Reliability of Sequential Layers

Have you ever seen an architecture diagram with many layers of services, and wondered how reliable it is?

After all, KISS is better, right?

Our intuition tells us it makes sense: if each layer can fail, more layers just mean more failure.

But exactly how many layers become too much?

1. Model

By layers, I mean units that depend on each other to process an input.

This can be:

calling an API (like a WebService), that itself will call another service, itself calling another service, etc;
each step of a single process (checking inputs validity, processing, formatting, logging, etc.);
and so on.

The key being that the failure of a single layer leads to the failure of the full process.

In this model, each processing unit is a rectangle box, and each link is a line between two boxes.

This is similar to having electrical components connected in series:

I is the input of the process. O is its output. \(U_i\) is the \(i^{th}\) unit that process the data and sends it to the next unit.

2. Modeling

We want to calculate the probability that the whole system S works \(P(S)\), knowing the probability that a unit i works is \(P(U_i)\).

Let’s first assume we only have 2 units: \(U_1\) and \(U_2\).
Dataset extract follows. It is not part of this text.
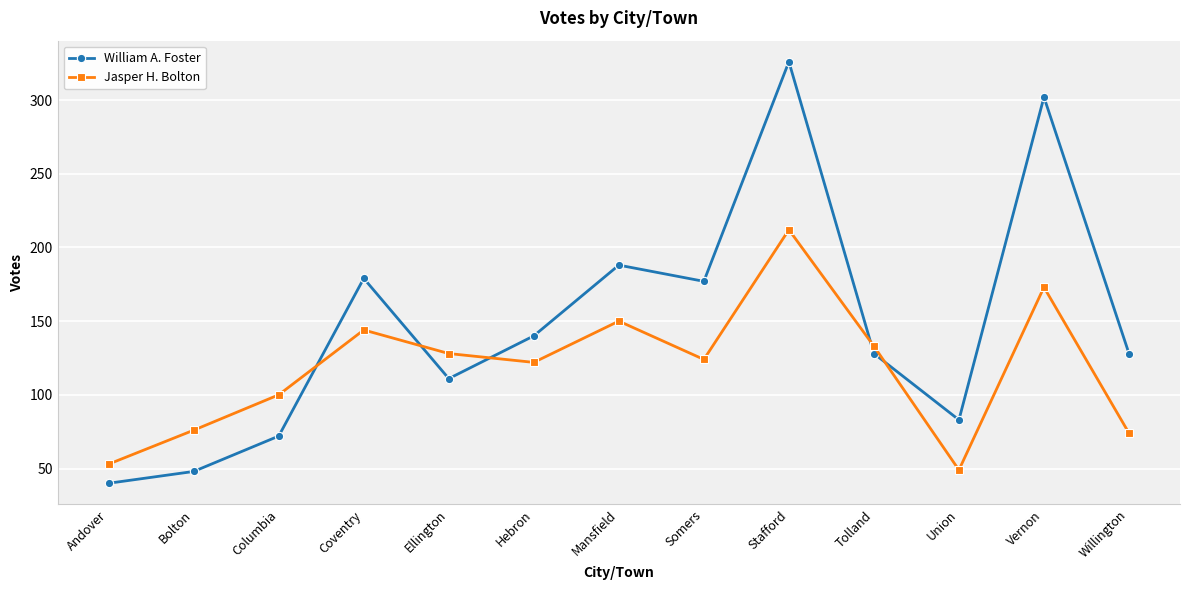

True or false: William A. Foster and Jasper H. Bolton cross at least once.

True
In this case, the probability that the system works is the probability that both \(U_1\) and \(U_2\) work at the same time:

\[P(S) = P(U_1\ and\ U_2)\]

In probability, we know that \(P(A\ and\ B) = P(A \cap B)\), so we have:

\[P(S) = P(U_1 \cap U_2)\]

We also assume that \(U_1\) and \(U_2\) and independent systems, allowing us to write \(P(U_1 \cap U_2) = P(U_1).P(U_2)\):

\[P(S) = P(U_1).P(U_2)\]

However, we can generalize as:

\[P(S) = \prod_{i=1}^{n} P(U_i)\]

We have the probability that it works, but the probability that it fails is \(P(\overline{S}) = 1 - P(S)\)

3. Trends

Let’s simulate many units, each having a random probability of success between a lower bound and 100%, and graph \(P(S)\).

I wrote a quick python program to generate that graph:

3.1. Unreliable units

With units having a random probability of success between 80% and 100% (maybe those units are people for example):

This decreases very quickly, so much so that at 10 layers, the probability of failure is already 70%.

3.2. Medium reliability units

With units having a random probability of success between 97% and 100% (maybe those are not very well tested services):

This time it decreases less fast, and after 20 layers, it reaches a 5% failure rate.

3.3. High reliability units

If each unit is a High Availability Service, with a "six nine" availability (so each unit having a probability of success between 99.9999% and 100%), we get:

4. Conclusion

We’ve seen that the failure rate of sequential unit of processing dramatically increases with the number of units, if those units are unreliable, but do not impact much the reliability if each unit is very reliable.

In the real world, units are dissimilar: some highly reliable (such as computing units or transistors), mixed with less reliable ones (such as networks).